Data extracted from a collection
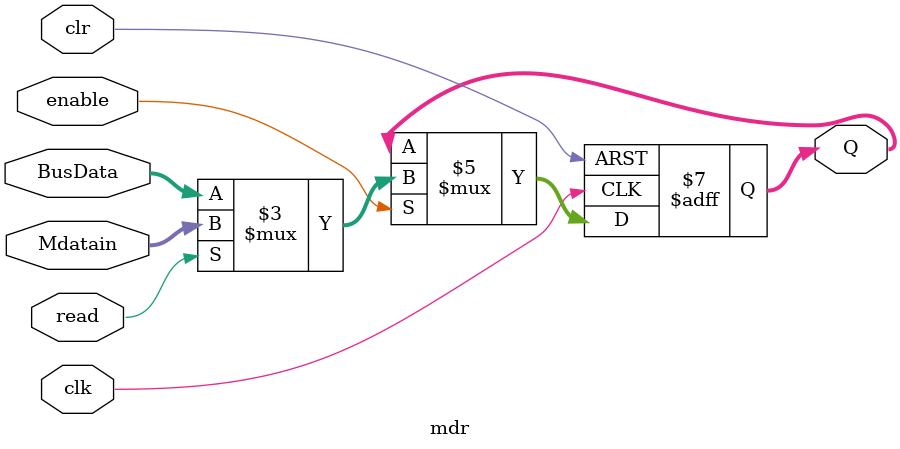
<source format=v>
module mdr(
    input wire clr,
    input wire clk,
    input wire enable,
    input wire read,
    input wire [31:0] BusData,
    input wire [31:0] Mdatain,
    output reg [31:0] Q
);

    always @(negedge clk or posedge clr) begin
        if (clr) begin
            Q <= 32'b0; // Clear register to zero on reset
        end else if (enable) begin
            if (read)
                Q <= Mdatain;
            else
                Q <= BusData;
        end
    end

endmodule

</source>
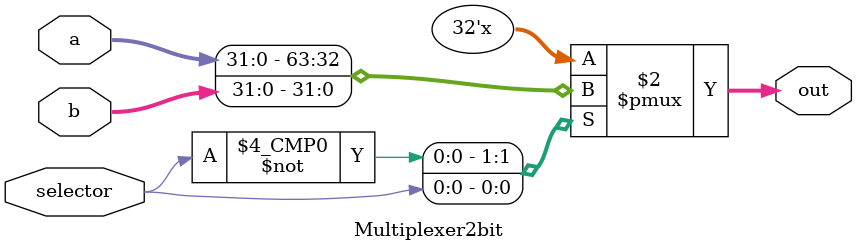
<source format=v>
module Multiplexer2bit(a,b,selector,out);
   parameter bitwidth = 32;

   input[bitwidth-1:0] a;
   input[bitwidth-1:0] b;
   input selector;

   output[bitwidth-1:0] out;
   reg[bitwidth-1:0] out;


   always @ (a,b,selector,out)
     begin
        case (selector)
          1'b0 : out = a;
          1'b1 : out = b;
          default: out = {bitwidth{1'b0}};
        endcase //case (selector)
     end //always @ (a,b,selector,out):
endmodule

</source>
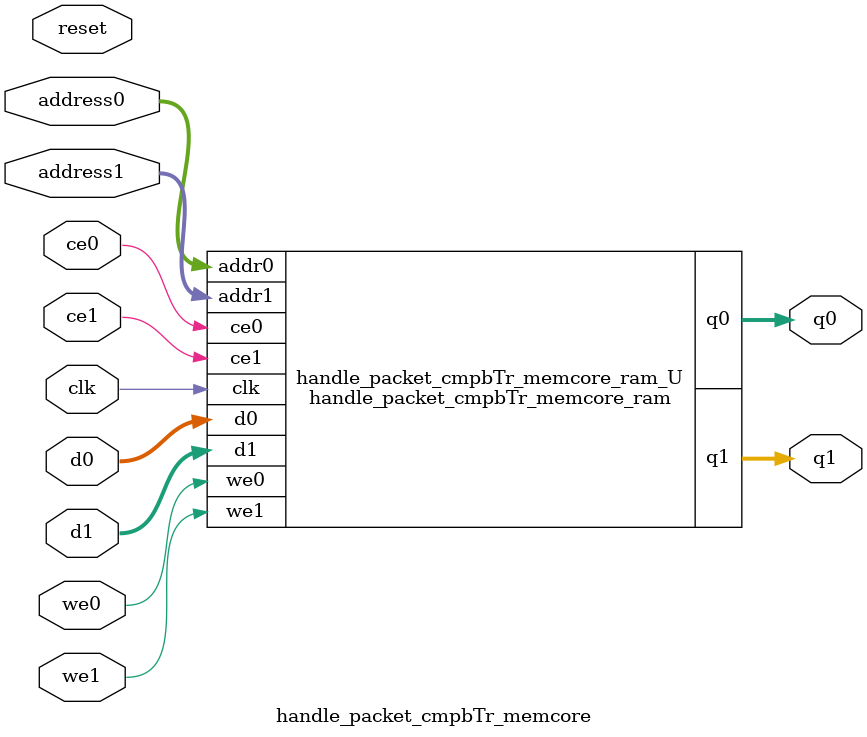
<source format=v>

`timescale 1 ns / 1 ps
module handle_packet_cmpbTr_memcore_ram (addr0, ce0, d0, we0, q0, addr1, ce1, d1, we1, q1,  clk);

parameter DWIDTH = 12;
parameter AWIDTH = 14;
parameter MEM_SIZE = 16384;

input[AWIDTH-1:0] addr0;
input ce0;
input[DWIDTH-1:0] d0;
input we0;
output reg[DWIDTH-1:0] q0;
input[AWIDTH-1:0] addr1;
input ce1;
input[DWIDTH-1:0] d1;
input we1;
output reg[DWIDTH-1:0] q1;
input clk;

(* ram_style = "block" *)reg [DWIDTH-1:0] ram[0:MEM_SIZE-1];




always @(posedge clk)  
begin 
    if (ce0) 
    begin
        if (we0) 
        begin 
            ram[addr0] <= d0; 
            q0 <= d0;
        end 
        else 
            q0 <= ram[addr0];
    end
end


always @(posedge clk)  
begin 
    if (ce1) 
    begin
        if (we1) 
        begin 
            ram[addr1] <= d1; 
            q1 <= d1;
        end 
        else 
            q1 <= ram[addr1];
    end
end


endmodule


`timescale 1 ns / 1 ps
module handle_packet_cmpbTr_memcore(
    reset,
    clk,
    address0,
    ce0,
    we0,
    d0,
    q0,
    address1,
    ce1,
    we1,
    d1,
    q1);

parameter DataWidth = 32'd12;
parameter AddressRange = 32'd16384;
parameter AddressWidth = 32'd14;
input reset;
input clk;
input[AddressWidth - 1:0] address0;
input ce0;
input we0;
input[DataWidth - 1:0] d0;
output[DataWidth - 1:0] q0;
input[AddressWidth - 1:0] address1;
input ce1;
input we1;
input[DataWidth - 1:0] d1;
output[DataWidth - 1:0] q1;



handle_packet_cmpbTr_memcore_ram handle_packet_cmpbTr_memcore_ram_U(
    .clk( clk ),
    .addr0( address0 ),
    .ce0( ce0 ),
    .d0( d0 ),
    .we0( we0 ),
    .q0( q0 ),
    .addr1( address1 ),
    .ce1( ce1 ),
    .d1( d1 ),
    .we1( we1 ),
    .q1( q1 ));

endmodule


</source>
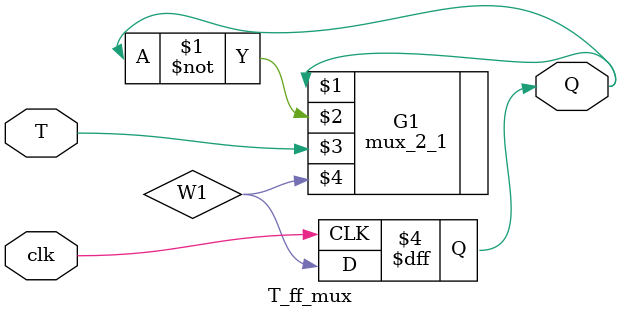
<source format=v>
module T_ff_mux(input T,clk,output reg Q=1'b1  );

wire W1;

mux_2_1 G1(Q,~Q,T,W1);

always @(posedge clk) begin

  Q<=W1;

end

endmodule


</source>
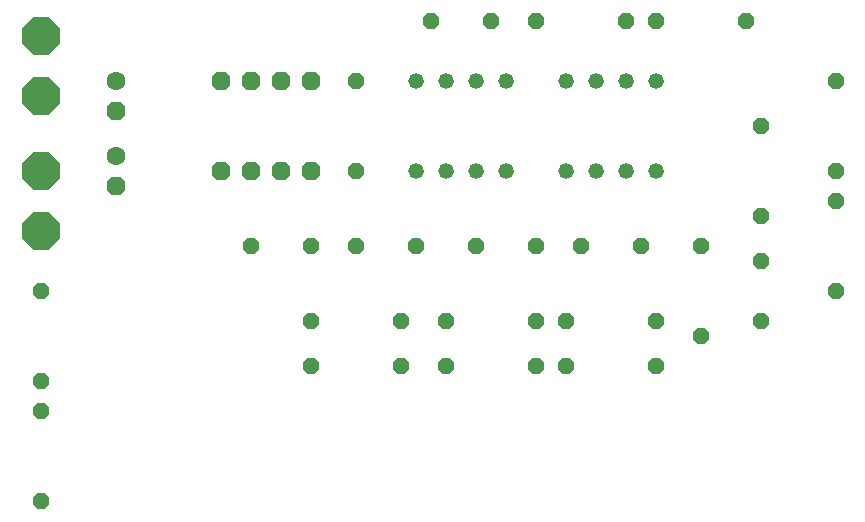
<source format=gbr>
G04 EAGLE Gerber RS-274X export*
G75*
%MOMM*%
%FSLAX34Y34*%
%LPD*%
%INTop Copper*%
%IPPOS*%
%AMOC8*
5,1,8,0,0,1.08239X$1,22.5*%
G01*
%ADD10P,1.429621X8X22.500000*%
%ADD11P,1.429621X8X202.500000*%
%ADD12P,1.732040X8X292.500000*%
%ADD13C,1.600200*%
%ADD14P,1.429621X8X292.500000*%
%ADD15P,3.409096X8X22.500000*%
%ADD16P,1.732040X8X202.500000*%
%ADD17C,1.320800*%
%ADD18P,1.429621X8X112.500000*%


D10*
X241300Y749300D03*
X292100Y749300D03*
X330200Y749300D03*
X381000Y749300D03*
D11*
X482600Y749300D03*
X431800Y749300D03*
D10*
X393700Y939800D03*
X444500Y939800D03*
D12*
X127000Y863600D03*
D13*
X127000Y889000D03*
D12*
X127000Y800100D03*
D13*
X127000Y825500D03*
D14*
X673100Y736600D03*
X673100Y685800D03*
D11*
X571500Y749300D03*
X520700Y749300D03*
D15*
X63500Y876300D03*
X63500Y927100D03*
X63500Y762000D03*
X63500Y812800D03*
D16*
X292100Y889000D03*
X266700Y889000D03*
X215900Y812800D03*
X241300Y812800D03*
X241300Y889000D03*
X215900Y889000D03*
X266700Y812800D03*
X292100Y812800D03*
D17*
X457200Y889000D03*
X431800Y889000D03*
X431800Y812800D03*
X457200Y812800D03*
X406400Y889000D03*
X381000Y889000D03*
X406400Y812800D03*
X381000Y812800D03*
X584200Y889000D03*
X558800Y889000D03*
X558800Y812800D03*
X584200Y812800D03*
X533400Y889000D03*
X508000Y889000D03*
X533400Y812800D03*
X508000Y812800D03*
D10*
X292100Y685800D03*
X368300Y685800D03*
D11*
X584200Y647700D03*
X508000Y647700D03*
D14*
X622300Y749300D03*
X622300Y673100D03*
X736600Y787400D03*
X736600Y711200D03*
D18*
X63500Y635000D03*
X63500Y711200D03*
X63500Y533400D03*
X63500Y609600D03*
D11*
X482600Y647700D03*
X406400Y647700D03*
X482600Y685800D03*
X406400Y685800D03*
X584200Y685800D03*
X508000Y685800D03*
D14*
X673100Y850900D03*
X673100Y774700D03*
D11*
X558800Y939800D03*
X482600Y939800D03*
X660400Y939800D03*
X584200Y939800D03*
D14*
X736600Y889000D03*
X736600Y812800D03*
D18*
X330200Y812800D03*
X330200Y889000D03*
D11*
X368300Y647700D03*
X292100Y647700D03*
M02*

</source>
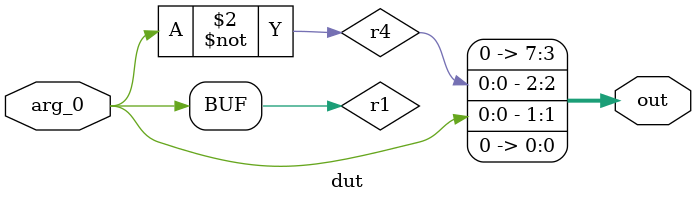
<source format=v>
module testbench();
    wire [7:0] out;
    reg [0:0] arg_0;
    dut t (.out(out),.arg_0(arg_0));
    initial begin
        arg_0 = 1'b0;
        #0;
        if (8'b00000100 !== out) begin
            $display("ASSERTION FAILED 0x%0h !== 0x%0h CASE 0", 8'b00000100, out);
            $finish;
        end
        arg_0 = 1'b1;
        #0;
        if (8'b00000010 !== out) begin
            $display("ASSERTION FAILED 0x%0h !== 0x%0h CASE 1", 8'b00000010, out);
            $finish;
        end
        $display("TESTBENCH OK", );
        $finish;
    end
endmodule
//
module dut(input wire [0:0] arg_0, output reg [7:0] out);
    reg [0:0] r1;
    reg [0:0] r4;
    always @(*) begin
        r1 = arg_0[0];
        // let c: b6 = bits(0);
        //
        // let _d = c;
        //
        // let c = bits(0);
        //
        // if a.val().any() {
        //    c = bits(2);
        // }
        //  else {
        //    c = bits(4);
        // }
        //
        //
        // c = bits(2);
        //
        // c = bits(4);
        //
        // let _y = c;
        //
        // signal(c)
        //
        r4 = ~(r1);
        out = { 1'b0, 1'b0, 1'b0, 1'b0, 1'b0, r4, r1, 1'b0 };
    end
endmodule

</source>
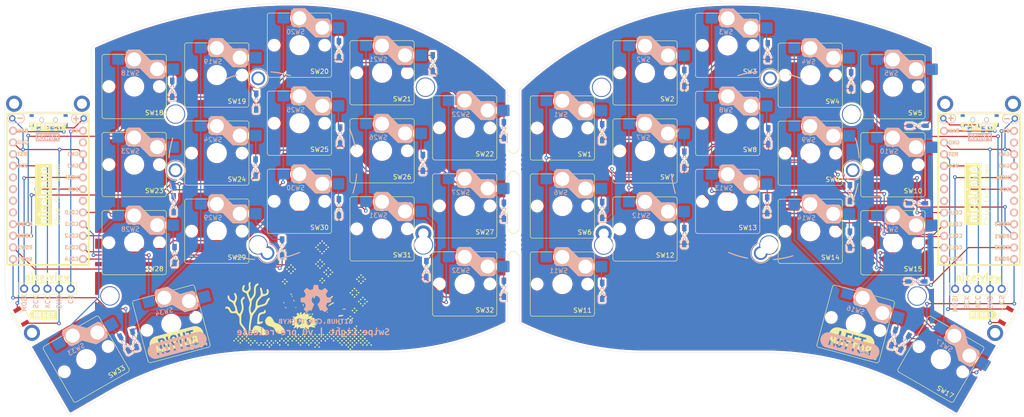
<source format=kicad_pcb>
(kicad_pcb (version 20211014) (generator pcbnew)

  (general
    (thickness 1.6)
  )

  (paper "A4")
  (layers
    (0 "F.Cu" signal)
    (31 "B.Cu" signal)
    (32 "B.Adhes" user "B.Adhesive")
    (33 "F.Adhes" user "F.Adhesive")
    (34 "B.Paste" user)
    (35 "F.Paste" user)
    (36 "B.SilkS" user "B.Silkscreen")
    (37 "F.SilkS" user "F.Silkscreen")
    (38 "B.Mask" user)
    (39 "F.Mask" user)
    (40 "Dwgs.User" user "User.Drawings")
    (41 "Cmts.User" user "User.Comments")
    (42 "Eco1.User" user "User.Eco1")
    (43 "Eco2.User" user "User.Eco2")
    (44 "Edge.Cuts" user)
    (45 "Margin" user)
    (46 "B.CrtYd" user "B.Courtyard")
    (47 "F.CrtYd" user "F.Courtyard")
    (48 "B.Fab" user)
    (49 "F.Fab" user)
    (50 "User.1" user)
    (51 "User.2" user)
    (52 "User.3" user)
    (53 "User.4" user)
    (54 "User.5" user)
    (55 "User.6" user)
    (56 "User.7" user)
    (57 "User.8" user)
    (58 "User.9" user)
  )

  (setup
    (pad_to_mask_clearance 0)
    (pcbplotparams
      (layerselection 0x00010fc_ffffffff)
      (disableapertmacros false)
      (usegerberextensions false)
      (usegerberattributes true)
      (usegerberadvancedattributes true)
      (creategerberjobfile true)
      (svguseinch false)
      (svgprecision 6)
      (excludeedgelayer true)
      (plotframeref false)
      (viasonmask false)
      (mode 1)
      (useauxorigin false)
      (hpglpennumber 1)
      (hpglpenspeed 20)
      (hpglpendiameter 15.000000)
      (dxfpolygonmode true)
      (dxfimperialunits true)
      (dxfusepcbnewfont true)
      (psnegative false)
      (psa4output false)
      (plotreference true)
      (plotvalue true)
      (plotinvisibletext false)
      (sketchpadsonfab false)
      (subtractmaskfromsilk false)
      (outputformat 1)
      (mirror false)
      (drillshape 1)
      (scaleselection 1)
      (outputdirectory "")
    )
  )

  (net 0 "")
  (net 1 "ROW0")
  (net 2 "Net-(D1-Pad2)")
  (net 3 "Net-(D2-Pad2)")
  (net 4 "Net-(D3-Pad2)")
  (net 5 "Net-(D4-Pad2)")
  (net 6 "Net-(D5-Pad2)")
  (net 7 "ROW1")
  (net 8 "Net-(D6-Pad2)")
  (net 9 "Net-(D7-Pad2)")
  (net 10 "Net-(D8-Pad2)")
  (net 11 "Net-(D9-Pad2)")
  (net 12 "Net-(D10-Pad2)")
  (net 13 "ROW2")
  (net 14 "Net-(D11-Pad2)")
  (net 15 "Net-(D12-Pad2)")
  (net 16 "Net-(D13-Pad2)")
  (net 17 "Net-(D14-Pad2)")
  (net 18 "Net-(D15-Pad2)")
  (net 19 "ROW3")
  (net 20 "Net-(D16-Pad2)")
  (net 21 "Net-(D17-Pad2)")
  (net 22 "Net-(D18-Pad2)")
  (net 23 "Net-(D19-Pad2)")
  (net 24 "Net-(D20-Pad2)")
  (net 25 "Net-(D21-Pad2)")
  (net 26 "Net-(D22-Pad2)")
  (net 27 "Net-(D23-Pad2)")
  (net 28 "Net-(D24-Pad2)")
  (net 29 "Net-(D25-Pad2)")
  (net 30 "Net-(D26-Pad2)")
  (net 31 "Net-(D27-Pad2)")
  (net 32 "Net-(D28-Pad2)")
  (net 33 "Net-(D29-Pad2)")
  (net 34 "Net-(D30-Pad2)")
  (net 35 "Net-(D31-Pad2)")
  (net 36 "Net-(D32-Pad2)")
  (net 37 "Net-(D33-Pad2)")
  (net 38 "Net-(D34-Pad2)")
  (net 39 "COL0")
  (net 40 "COL1")
  (net 41 "COL2")
  (net 42 "COL3")
  (net 43 "COL4")
  (net 44 "NVCS")
  (net 45 "unconnected-(U1-Pad2)")
  (net 46 "GND")
  (net 47 "MOSI")
  (net 48 "SCK")
  (net 49 "unconnected-(U1-Pad8)")
  (net 50 "unconnected-(U1-Pad18)")
  (net 51 "unconnected-(U1-Pad19)")
  (net 52 "unconnected-(U1-Pad20)")
  (net 53 "+3V3")
  (net 54 "BT+")
  (net 55 "unconnected-(U2-Pad2)")
  (net 56 "unconnected-(U2-Pad7)")
  (net 57 "unconnected-(U2-Pad17)")
  (net 58 "unconnected-(U2-Pad18)")
  (net 59 "unconnected-(U2-Pad19)")
  (net 60 "unconnected-(U2-Pad20)")
  (net 61 "R_MOSI")
  (net 62 "R_SCK")
  (net 63 "R_3V3")
  (net 64 "R_GND")
  (net 65 "R_NVCS")
  (net 66 "R_ROW0")
  (net 67 "R_ROW1")
  (net 68 "R_ROW2")
  (net 69 "R_ROW3")
  (net 70 "R_COL0")
  (net 71 "R_COL1")
  (net 72 "R_COL2")
  (net 73 "R_COL3")
  (net 74 "R_COL4")
  (net 75 "unconnected-(U1-Pad7)")
  (net 76 "R_BT+")
  (net 77 "unconnected-(SW_POWER0-Pad1)")
  (net 78 "RAW")
  (net 79 "unconnected-(SW_POWER1-Pad1)")
  (net 80 "R_RAW")
  (net 81 "RESET")
  (net 82 "R_RESET")

  (footprint "* duckyb-collection:SMD_Diode_Tiny" (layer "F.Cu") (at 72.333496 37.595 90))

  (footprint "* duckyb-collection:SMD_Diode_Tiny" (layer "F.Cu") (at 110.814496 29.24475 90))

  (footprint "* duckyb-collection:1pin_Battery" (layer "F.Cu") (at 19.2024 41.2496))

  (footprint "* duckyb-collection:1pin_Battery" (layer "F.Cu") (at 222.0214 41.2496))

  (footprint "* duckyb-collection:SW_Hotswap_Kailh_Choc_V1_tweaked" (layer "F.Cu") (at 139.041961 60.346064))

  (footprint "* duckyb-collection:SMD_Diode_Tiny" (layer "F.Cu") (at 108.655496 50.96175 90))

  (footprint "* duckyb-collection:SW_Hotswap_Kailh_Choc_V1_tweaked" (layer "F.Cu") (at 63.757249 31.813724))

  (footprint "LOGO" (layer "F.Cu") (at 81.522466 79.629))

  (footprint "* duckyb-collection:SW_Hotswap_Kailh_Choc_V1_tweaked" (layer "F.Cu") (at 157.041964 65.346069))

  (footprint "* duckyb-collection:SMD_Diode_Tiny" (layer "F.Cu") (at 43.631496 90.33175 120))

  (footprint "* duckyb-collection:SW_Hotswap_Kailh_Choc_V1_tweaked" (layer "F.Cu") (at 117.756252 60.314218))

  (footprint "* duckyb-collection:SMD_Diode_Tiny" (layer "F.Cu") (at 216.281961 59.767565))

  (footprint "swoop:M2_hole_4.2mm" (layer "F.Cu") (at 184.041963 68.845564))

  (footprint "chocolad:M2_hole_3.5mm" (layer "F.Cu") (at 222.416788 38.096192))

  (footprint "* duckyb-collection:SW_Hotswap_Kailh_Choc_V1_tweaked" (layer "F.Cu") (at 81.75625 42.313719))

  (footprint "* duckyb-collection:SMD_Diode_Tiny" (layer "F.Cu") (at 72.206496 51.97775 90))

  (footprint "* duckyb-collection:SMD_Diode_Tiny" (layer "F.Cu") (at 54.356 59.944 90))

  (footprint "* duckyb-collection:SMD_Diode_Tiny" (layer "F.Cu") (at 54.045496 34.83275 90))

  (footprint "* duckyb-collection:nice_view" (layer "F.Cu") (at 229.660161 61.926565))

  (footprint "* duckyb-collection:SW_RESET" (layer "F.Cu") (at 235.6358 84.2518 60))

  (footprint "* duckyb-collection:SMD_Diode_Tiny" (layer "F.Cu")
    (tedit 60C12A91) (tstamp 2e8cbff3-86d0-4192-ac4f-f407ce5d223d)
    (at 147.701961 44.273565 90)
    (descr "Resitance 3 pas")
    (tags "R")
    (property "Sheetfile" "nice-sweep.kicad_sch")
    (property "Sheetname" "")
    (path "/931db880-da2b-4aad-80a3-bd71ddc0ed74")
    (autoplace_cost180 10)
    (fp_text reference "D1" (at 0 1.397 270) (layer "F.Fab") hide
      (effects (font (size 0.5 0.5) (thickness 0.125)))
      (tstamp 94765ed1-5f88-4605-bb6f-cb08866a3e02)
    )
    (fp_text value "diode" (at 0 -1.397 270) (layer "F.Fab") hide
      (effects (font (size 0.5 0.5) (thickness 0.125)))
      (tstamp a2f91396-6195-4574-8105-05cdb1ed97bb)
    )
    (fp_line (start -2.7 0.75) (end -0.85 0.75) (layer "B.SilkS") (width 0.15) (tstamp 10fa2e93-0270-461e-9884-624a97e13fc7))
    (fp_line (start -0.4 0) (end 0.5 0.5) (layer "B.SilkS") (width 0.15) (tstamp 1a556b46-fbb3-4d1c-aae6-de3a1af4bc22))
    (fp_line (start 0.5 0.5) (end 0.5 -0.5) (layer "B.SilkS") (width 0.15) (tstamp 2ce472bc-8217-45c4-a6d9-cc8308ae120f))
    (fp_line (start -2.7 -0.75) (end -2.7 0.75) (layer "B.
... [3645809 chars truncated]
</source>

Work to be completed: Copy each line of the records above that carries the word "false".

Written reply:
      (disableapertmacros false)
      (usegerberextensions false)
      (svguseinch false)
      (plotframeref false)
      (viasonmask false)
      (useauxorigin false)
      (psnegative false)
      (psa4output false)
      (plotinvisibletext false)
      (sketchpadsonfab false)
      (subtractmaskfromsilk false)
      (mirror false)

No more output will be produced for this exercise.